Egmond, J. van
On the Empirical Equivalence of the Ether and Spacetime
In the introduction some initial appeal to an alternative to the General Theory of Relativity is presented. In this alternative, the role of a medium in absolute space, as opposed to a relative spacetime, is prominent. The main research question of this thesis then becomes whether this alternative can be superior to the General Theory of Relativity. Answering this question is especially difficult in the case where there are no empirical arguments in favor of one or the other. This thesis can be split in the three tasks that naturally follow: establish an evaluation method, show that the alternative is empirically equivalent to the General Theory of Relativity and evaluate the two theories.

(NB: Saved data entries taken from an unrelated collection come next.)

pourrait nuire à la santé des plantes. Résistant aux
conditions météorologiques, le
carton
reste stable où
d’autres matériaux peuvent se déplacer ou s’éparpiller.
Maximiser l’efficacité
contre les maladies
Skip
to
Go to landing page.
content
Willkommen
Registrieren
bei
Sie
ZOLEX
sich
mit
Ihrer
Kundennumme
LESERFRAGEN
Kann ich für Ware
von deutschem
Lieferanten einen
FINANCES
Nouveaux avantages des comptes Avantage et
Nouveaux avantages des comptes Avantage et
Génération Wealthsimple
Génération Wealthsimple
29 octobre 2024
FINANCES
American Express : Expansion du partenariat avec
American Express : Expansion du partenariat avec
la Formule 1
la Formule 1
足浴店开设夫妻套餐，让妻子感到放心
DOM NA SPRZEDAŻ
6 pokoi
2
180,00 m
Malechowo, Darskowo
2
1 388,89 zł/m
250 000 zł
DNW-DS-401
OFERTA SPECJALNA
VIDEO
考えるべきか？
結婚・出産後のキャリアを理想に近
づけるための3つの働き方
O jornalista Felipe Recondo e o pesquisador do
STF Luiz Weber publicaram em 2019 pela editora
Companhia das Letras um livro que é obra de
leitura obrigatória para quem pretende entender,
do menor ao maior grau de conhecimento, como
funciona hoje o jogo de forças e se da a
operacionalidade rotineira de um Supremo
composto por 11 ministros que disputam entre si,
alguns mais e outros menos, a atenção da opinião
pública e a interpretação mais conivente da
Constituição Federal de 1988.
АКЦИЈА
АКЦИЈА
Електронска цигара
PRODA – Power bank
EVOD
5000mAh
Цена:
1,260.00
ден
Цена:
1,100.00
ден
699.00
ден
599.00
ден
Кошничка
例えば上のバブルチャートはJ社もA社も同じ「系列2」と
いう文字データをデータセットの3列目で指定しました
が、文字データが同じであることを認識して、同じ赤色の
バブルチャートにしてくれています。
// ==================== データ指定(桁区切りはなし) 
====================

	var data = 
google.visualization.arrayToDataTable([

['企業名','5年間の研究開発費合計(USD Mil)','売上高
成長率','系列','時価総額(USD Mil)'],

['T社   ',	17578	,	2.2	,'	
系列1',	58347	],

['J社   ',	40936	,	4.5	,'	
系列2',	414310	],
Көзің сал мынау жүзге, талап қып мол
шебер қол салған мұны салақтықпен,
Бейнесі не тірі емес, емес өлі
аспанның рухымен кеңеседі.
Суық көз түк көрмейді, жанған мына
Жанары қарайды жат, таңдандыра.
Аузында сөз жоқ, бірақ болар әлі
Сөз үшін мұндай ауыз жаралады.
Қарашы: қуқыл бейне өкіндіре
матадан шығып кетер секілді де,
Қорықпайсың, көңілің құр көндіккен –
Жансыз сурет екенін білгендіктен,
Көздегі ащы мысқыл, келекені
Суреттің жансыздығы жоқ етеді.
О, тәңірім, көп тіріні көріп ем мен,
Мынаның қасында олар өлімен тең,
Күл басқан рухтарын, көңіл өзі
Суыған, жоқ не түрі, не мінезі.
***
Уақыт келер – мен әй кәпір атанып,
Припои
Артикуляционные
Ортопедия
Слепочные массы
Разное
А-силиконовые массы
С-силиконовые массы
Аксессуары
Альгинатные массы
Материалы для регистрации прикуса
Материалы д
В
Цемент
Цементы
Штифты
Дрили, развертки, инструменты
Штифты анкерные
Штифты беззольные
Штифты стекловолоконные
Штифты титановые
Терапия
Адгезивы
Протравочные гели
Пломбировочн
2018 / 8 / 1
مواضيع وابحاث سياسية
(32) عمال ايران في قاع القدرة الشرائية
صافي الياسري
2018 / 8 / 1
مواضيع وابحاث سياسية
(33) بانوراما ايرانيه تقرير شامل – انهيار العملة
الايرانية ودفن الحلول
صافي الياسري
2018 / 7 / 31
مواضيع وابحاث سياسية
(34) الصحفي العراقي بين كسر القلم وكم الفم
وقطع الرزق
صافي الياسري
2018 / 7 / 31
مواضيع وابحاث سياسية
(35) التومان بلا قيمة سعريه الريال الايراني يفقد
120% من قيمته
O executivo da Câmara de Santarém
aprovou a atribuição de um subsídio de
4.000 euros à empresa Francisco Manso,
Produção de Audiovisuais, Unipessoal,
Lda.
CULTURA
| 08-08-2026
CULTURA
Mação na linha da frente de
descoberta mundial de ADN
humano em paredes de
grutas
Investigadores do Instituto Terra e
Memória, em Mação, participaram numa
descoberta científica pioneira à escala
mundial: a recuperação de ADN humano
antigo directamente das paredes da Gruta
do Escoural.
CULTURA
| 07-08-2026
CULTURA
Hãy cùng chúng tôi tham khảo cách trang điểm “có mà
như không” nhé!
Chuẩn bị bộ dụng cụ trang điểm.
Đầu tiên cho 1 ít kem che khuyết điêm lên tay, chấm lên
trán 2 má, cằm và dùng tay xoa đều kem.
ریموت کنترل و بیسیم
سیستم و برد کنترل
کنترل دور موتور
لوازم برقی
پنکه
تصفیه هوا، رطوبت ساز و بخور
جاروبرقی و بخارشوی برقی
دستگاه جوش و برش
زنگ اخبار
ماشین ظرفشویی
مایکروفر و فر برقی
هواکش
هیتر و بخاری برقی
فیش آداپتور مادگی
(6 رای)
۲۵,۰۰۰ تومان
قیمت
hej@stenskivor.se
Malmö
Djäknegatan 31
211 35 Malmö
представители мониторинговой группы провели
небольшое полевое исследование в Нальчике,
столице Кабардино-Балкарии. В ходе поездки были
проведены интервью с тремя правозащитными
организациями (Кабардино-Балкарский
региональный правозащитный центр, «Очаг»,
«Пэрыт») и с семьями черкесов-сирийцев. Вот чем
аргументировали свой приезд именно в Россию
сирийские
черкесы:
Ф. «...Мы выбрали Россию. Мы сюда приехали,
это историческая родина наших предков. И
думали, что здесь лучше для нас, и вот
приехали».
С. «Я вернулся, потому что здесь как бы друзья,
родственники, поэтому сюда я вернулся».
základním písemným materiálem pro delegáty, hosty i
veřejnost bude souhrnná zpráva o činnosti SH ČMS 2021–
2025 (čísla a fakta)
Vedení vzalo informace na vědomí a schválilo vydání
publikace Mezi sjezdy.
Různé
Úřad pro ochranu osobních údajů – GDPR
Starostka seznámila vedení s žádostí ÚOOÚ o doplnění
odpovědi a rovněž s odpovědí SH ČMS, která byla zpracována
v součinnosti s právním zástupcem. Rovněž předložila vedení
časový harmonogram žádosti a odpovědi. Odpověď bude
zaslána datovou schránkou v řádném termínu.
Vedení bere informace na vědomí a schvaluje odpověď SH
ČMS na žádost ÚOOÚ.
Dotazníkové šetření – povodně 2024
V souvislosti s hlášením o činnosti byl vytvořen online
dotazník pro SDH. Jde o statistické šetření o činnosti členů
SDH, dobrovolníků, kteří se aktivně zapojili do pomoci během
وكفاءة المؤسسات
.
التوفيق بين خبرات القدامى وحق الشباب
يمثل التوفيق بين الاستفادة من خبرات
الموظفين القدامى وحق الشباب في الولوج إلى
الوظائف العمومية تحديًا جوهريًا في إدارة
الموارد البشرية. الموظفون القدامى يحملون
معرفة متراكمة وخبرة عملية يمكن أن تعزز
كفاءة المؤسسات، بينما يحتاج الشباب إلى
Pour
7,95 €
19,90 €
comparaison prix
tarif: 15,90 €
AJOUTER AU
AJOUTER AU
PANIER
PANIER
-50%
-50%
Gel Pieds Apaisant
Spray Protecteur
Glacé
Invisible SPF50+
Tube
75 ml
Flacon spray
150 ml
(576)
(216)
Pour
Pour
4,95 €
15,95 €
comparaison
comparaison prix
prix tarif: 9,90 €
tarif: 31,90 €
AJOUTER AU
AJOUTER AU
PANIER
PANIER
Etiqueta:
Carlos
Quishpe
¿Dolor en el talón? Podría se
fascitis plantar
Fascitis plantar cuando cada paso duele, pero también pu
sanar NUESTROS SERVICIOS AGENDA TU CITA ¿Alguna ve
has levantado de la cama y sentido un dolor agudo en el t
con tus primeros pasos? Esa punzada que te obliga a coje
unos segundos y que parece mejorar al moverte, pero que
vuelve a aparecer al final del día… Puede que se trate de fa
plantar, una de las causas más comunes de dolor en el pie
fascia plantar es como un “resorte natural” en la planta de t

In the first chapter an evaluation method is derived especially for this particular kind of case of empirical equivalence. This evaluation method is constructed during a discussion of paradigm shifts in cosmological theories; in particular geocentric and heliocentric models. In the second chapter it is shown that a conceptual reconstruction of Lorentz’ and Poincaré’s ether theory is empirically equivalent to the Special Theory of Relativity. Lorentz’ and Poincaré’s ether theory is then used as a basis for the alternative gravitational theory. The third chapter discusses the General Theory of Relativity and its empirical validations, which shows the requirements for gaining empirical equivalence with that theory. The fourth chapter extensively elaborates on the ether theory for gravity. Most importantly, it is shown that it is possible to gain empirical equivalence with the General Theory of Relativity. The final chapter evaluates both theories according to the evaluation method as constructed in the first chapter. The main conclusion is that the ether theory for gravity cannot yet be discarded. As it does especially well outside the realm of gravity, it still has the potential to become a superior theory to the General Relativity.